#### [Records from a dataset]

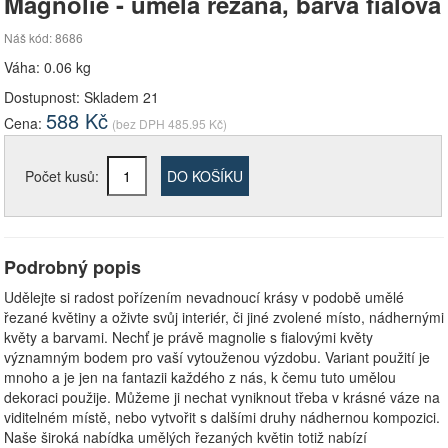
Magnolie - umělá řezaná, barva fialová
Náš kód: 8686
Váha: 0.06 kg
Dostupnost:
Skladem 21
588
Kč
Cena:
(bez DPH
485.95
Kč)
Počet kusů:
DO KOŠÍKU
Podrobný popis
Udělejte si radost pořízením nevadnoucí krásy v podobě umělé
řezané květiny a oživte svůj interiér, či jiné zvolené místo, nádhernými
květy a barvami. Nechť je právě magnolie s fialovými květy
významným bodem pro vaší vytouženou výzdobu. Variant použití je
mnoho a je jen na fantazii každého z nás, k čemu tuto umělou
dekoraci použije. Můžeme ji nechat vyniknout třeba v krásné váze na
viditelném místě, nebo vytvořit s dalšími druhy nádhernou kompozici.
Naše široká nabídka umělých řezaných květin totiž nabízí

#### [Directive]
Return every line above word for word, omitting the pictures.

#### [Response]
Magnolie - umělá řezaná, barva fialová
Náš kód: 8686
Váha: 0.06 kg
Dostupnost:
Skladem 21
588
Kč
Cena:
(bez DPH
485.95
Kč)
Počet kusů:
DO KOŠÍKU
Podrobný popis
Udělejte si radost pořízením nevadnoucí krásy v podobě umělé
řezané květiny a oživte svůj interiér, či jiné zvolené místo, nádhernými
květy a barvami. Nechť je právě magnolie s fialovými květy
významným bodem pro vaší vytouženou výzdobu. Variant použití je
mnoho a je jen na fantazii každého z nás, k čemu tuto umělou
dekoraci použije. Můžeme ji nechat vyniknout třeba v krásné váze na
viditelném místě, nebo vytvořit s dalšími druhy nádhernou kompozici.
Naše široká nabídka umělých řezaných květin totiž nabízí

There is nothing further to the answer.